Between March and May, Pristine DE contributed an additional $130,000 to Diaz de la Portilla’s Proven Leadership for Miami-Dade County committee, according to campaign finance reports filed with the Florida Elections Commission. The committee has roughly $1.4 million in its war chest to support Diaz de la Portilla, finance records show. 

Leila Centner and Jamie Mandel, president and general counsel of the Centner’s DLC Capital Management, did not respond to multiple email requests for comment. The Centners have previously denied any criminal wrongdoing. 

In an email, Diaz de la Portilla’s criminal defense lawyer Ben Kuehne said Pristine’s political contributions are “completely lawful and entirely authorized as part of its legal and allowable political engagement.”

“The politically engineered prosecution against Alex Diaz de la Portilla will evaporate when Commissioner Alex Diaz de la Portilla gets his day in court,” Kuehne said. “We are looking forward to total vindication and his return to serving the public. “

Criminal charges don’t include 2023 contributions

Last month, Diaz de la Portilla and Miami-based lobbyist and lawyer William “Bill” Riley Jr. were criminally charged with bribery, money laundering, criminal conspiracy and unlawful compensation. Both have pleaded not guilty. Riley allegedly formed Pristine DE and listed himself as the company’s sole director, an arrest affidavit states. 

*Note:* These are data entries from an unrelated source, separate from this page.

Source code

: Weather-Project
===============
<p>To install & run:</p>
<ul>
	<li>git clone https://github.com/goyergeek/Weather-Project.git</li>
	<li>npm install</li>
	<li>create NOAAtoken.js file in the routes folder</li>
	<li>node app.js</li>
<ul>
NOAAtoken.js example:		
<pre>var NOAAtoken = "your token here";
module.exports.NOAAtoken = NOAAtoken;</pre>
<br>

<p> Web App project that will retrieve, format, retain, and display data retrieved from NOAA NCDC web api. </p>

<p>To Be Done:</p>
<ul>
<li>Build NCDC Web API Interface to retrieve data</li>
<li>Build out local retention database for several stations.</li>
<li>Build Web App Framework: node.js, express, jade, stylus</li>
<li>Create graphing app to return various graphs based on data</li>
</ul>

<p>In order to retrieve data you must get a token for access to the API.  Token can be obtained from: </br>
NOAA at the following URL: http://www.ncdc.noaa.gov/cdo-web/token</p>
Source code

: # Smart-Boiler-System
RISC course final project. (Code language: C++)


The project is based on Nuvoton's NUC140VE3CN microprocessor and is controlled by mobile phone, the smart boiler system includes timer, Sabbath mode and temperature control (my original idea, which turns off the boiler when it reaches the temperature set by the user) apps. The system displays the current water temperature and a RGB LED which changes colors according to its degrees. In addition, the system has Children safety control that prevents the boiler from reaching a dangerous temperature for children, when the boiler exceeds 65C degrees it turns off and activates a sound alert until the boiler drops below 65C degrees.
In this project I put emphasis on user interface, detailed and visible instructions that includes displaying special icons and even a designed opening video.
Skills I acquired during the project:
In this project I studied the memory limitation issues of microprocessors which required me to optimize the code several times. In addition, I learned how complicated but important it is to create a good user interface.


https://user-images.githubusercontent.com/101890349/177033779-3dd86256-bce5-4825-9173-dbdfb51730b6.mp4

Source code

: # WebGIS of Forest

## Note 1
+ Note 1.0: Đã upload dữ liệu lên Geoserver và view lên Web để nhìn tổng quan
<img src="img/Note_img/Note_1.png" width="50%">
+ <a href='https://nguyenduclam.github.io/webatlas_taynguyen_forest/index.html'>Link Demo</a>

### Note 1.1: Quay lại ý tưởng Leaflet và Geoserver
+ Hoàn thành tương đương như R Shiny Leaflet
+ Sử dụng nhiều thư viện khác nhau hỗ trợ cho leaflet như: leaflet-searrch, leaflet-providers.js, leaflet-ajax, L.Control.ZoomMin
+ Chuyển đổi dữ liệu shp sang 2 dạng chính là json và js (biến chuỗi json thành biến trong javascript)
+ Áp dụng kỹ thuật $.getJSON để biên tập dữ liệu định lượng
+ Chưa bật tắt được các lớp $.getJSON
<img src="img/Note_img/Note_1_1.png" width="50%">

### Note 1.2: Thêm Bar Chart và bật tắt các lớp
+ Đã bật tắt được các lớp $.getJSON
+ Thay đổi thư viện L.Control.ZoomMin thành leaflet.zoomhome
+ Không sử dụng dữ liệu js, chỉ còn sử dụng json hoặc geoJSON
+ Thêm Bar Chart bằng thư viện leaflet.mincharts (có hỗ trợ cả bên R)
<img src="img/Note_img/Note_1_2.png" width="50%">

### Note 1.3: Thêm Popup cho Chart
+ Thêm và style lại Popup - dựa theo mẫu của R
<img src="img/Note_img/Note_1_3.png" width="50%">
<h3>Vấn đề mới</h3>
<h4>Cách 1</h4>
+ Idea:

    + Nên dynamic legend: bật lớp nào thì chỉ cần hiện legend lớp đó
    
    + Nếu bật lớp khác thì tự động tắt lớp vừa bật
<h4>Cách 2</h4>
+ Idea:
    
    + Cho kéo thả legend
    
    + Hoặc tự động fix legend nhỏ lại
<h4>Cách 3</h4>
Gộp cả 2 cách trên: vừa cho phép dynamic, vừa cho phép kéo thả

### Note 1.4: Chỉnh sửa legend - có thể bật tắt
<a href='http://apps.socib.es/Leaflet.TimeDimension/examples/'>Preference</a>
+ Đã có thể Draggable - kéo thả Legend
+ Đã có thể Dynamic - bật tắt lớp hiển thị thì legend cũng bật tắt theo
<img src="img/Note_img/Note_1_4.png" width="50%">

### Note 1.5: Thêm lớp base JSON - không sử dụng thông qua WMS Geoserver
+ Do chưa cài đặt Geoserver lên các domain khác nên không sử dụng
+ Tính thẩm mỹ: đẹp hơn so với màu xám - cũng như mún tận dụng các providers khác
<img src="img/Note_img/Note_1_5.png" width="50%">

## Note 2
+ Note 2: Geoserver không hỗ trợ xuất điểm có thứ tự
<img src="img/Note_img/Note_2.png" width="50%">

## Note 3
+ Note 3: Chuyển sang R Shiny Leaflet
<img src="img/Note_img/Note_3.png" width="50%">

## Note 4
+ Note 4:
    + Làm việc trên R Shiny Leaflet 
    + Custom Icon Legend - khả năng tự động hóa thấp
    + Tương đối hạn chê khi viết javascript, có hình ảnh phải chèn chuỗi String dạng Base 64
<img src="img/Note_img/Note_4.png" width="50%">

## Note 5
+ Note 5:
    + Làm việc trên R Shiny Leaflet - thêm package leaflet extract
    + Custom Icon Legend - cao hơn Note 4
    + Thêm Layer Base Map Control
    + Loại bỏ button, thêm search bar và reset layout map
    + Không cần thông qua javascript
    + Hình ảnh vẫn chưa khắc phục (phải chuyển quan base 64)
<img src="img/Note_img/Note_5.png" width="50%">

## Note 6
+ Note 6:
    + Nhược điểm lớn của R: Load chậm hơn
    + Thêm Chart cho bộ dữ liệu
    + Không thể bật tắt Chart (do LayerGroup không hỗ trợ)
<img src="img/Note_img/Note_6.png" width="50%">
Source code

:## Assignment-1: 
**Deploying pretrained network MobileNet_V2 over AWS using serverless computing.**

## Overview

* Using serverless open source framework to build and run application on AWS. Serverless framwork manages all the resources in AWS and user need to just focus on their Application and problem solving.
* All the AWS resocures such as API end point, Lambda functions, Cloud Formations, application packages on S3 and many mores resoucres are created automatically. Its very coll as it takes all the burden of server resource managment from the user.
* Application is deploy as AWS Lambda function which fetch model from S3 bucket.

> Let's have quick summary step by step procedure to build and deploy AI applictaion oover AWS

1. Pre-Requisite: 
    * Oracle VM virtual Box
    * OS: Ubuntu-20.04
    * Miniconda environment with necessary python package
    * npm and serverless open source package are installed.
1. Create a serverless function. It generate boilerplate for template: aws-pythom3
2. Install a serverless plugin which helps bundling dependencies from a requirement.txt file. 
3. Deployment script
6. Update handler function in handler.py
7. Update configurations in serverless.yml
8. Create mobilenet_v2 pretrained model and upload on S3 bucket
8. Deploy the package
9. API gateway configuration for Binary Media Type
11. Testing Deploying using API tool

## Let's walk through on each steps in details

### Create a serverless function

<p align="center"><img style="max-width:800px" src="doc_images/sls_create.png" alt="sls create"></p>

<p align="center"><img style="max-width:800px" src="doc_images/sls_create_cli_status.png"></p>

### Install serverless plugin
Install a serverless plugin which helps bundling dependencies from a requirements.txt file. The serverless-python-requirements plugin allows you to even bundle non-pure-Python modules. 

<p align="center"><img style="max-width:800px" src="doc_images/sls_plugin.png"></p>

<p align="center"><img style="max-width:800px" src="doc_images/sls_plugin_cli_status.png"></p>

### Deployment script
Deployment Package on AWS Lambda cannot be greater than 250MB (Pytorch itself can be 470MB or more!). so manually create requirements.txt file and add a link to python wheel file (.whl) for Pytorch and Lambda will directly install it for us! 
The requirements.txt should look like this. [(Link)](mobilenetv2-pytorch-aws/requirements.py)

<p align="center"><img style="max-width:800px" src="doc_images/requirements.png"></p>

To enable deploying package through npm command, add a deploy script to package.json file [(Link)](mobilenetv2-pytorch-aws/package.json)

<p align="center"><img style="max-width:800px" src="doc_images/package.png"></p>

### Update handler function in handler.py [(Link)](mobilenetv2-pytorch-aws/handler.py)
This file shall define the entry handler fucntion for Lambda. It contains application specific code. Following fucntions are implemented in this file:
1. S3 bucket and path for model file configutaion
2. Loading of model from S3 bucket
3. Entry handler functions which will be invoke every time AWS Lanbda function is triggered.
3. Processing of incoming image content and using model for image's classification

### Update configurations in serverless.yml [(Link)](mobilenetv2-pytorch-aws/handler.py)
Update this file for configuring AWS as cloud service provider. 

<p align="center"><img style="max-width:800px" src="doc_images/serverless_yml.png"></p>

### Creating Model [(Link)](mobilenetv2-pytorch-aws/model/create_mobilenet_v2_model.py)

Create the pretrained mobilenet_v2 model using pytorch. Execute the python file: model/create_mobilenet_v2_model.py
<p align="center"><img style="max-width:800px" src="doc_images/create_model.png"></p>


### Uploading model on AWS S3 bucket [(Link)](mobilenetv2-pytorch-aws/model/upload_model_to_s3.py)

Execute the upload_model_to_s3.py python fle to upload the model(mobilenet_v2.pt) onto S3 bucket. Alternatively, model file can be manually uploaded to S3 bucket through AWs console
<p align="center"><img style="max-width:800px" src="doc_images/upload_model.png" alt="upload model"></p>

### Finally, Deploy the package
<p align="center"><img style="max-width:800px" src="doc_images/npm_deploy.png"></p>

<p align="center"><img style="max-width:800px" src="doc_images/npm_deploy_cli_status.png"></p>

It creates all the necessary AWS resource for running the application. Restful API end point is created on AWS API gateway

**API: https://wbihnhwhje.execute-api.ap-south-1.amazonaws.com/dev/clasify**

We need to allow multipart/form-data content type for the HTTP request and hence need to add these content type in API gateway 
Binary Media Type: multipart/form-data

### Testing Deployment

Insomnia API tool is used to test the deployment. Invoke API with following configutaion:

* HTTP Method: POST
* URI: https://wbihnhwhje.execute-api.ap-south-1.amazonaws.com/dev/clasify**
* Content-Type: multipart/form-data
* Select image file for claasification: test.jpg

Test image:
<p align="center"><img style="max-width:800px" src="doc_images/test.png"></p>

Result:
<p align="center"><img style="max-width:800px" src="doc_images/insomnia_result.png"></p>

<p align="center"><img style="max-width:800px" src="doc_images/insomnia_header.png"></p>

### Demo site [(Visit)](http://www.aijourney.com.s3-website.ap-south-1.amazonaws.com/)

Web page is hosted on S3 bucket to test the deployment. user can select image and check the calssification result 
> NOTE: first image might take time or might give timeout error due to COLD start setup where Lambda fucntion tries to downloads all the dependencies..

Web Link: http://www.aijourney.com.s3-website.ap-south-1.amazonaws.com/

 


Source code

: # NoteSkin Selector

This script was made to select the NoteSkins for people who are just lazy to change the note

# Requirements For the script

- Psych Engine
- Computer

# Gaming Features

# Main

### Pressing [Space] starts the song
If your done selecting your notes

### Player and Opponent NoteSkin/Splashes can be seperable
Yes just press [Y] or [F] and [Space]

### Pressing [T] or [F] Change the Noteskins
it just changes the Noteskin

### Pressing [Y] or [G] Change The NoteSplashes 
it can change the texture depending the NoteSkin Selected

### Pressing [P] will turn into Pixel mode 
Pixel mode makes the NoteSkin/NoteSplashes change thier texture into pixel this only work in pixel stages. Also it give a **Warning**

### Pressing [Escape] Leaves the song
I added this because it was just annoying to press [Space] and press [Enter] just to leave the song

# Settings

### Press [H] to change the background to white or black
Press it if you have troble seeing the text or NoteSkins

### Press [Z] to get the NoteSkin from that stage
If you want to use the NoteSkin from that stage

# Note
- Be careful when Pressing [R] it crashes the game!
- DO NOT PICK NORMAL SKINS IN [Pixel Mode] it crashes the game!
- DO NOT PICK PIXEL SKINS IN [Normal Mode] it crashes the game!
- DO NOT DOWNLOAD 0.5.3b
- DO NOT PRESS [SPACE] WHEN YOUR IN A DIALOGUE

Bank records obtained by investigators showed that Pristine DE accepted wire transfers totaling nearly a quarter of a million dollars from the Centners’ Perpetual Love Trust. Riley then wrote checks in various amounts ranging from $20,000 to $50,000 paid to Proven Leadership and another PAC controlled by Diaz de la Portilla between 2020 and 2022, the affidavit states. At the time, the two committees were supporting Diaz de la Portilla’s younger brother, Renier Diaz de la Portilla’s campaigns for county commissioner and county judge. 

During the same time period, Centner Academy has been in an expansion mode, adding new school buildings near Midtown Miami and adjacent to Biscayne Park, where the Centners won the no-bid license agreement to build the recreation center on the 7.3-acre city-owned site at 150 Northeast 19th Street. The contract is with Perpetual Love Trust. 

Between October 2020 and April 2022, Diaz de la Portilla pushed city officials into making a deal with the Centners without disclosing his conflict of interest. And he did not abstain from votes tied to the recreation center, in violation of state law, the affidavit states. 

However, investigators did not probe the origin of the $130,000 that Pristine DE contributed this year to Proven Leadership, a source familiar with the public corruption case told The Real Deal. The Centners provided sworn statements only weeks before Diaz de la Portilla and Riley were arrested, the source added. The affidavit also does not mention the Pristine DE contributions made this year. 

Reached on his cell phone, Riley declined comment. His attorney Kendall Coffey did not answer his cell phone, and did not respond to a text message. 

Kuehne, Diaz de la Portilla’s lawyer, denied Pristine DE’s contributions violated state law.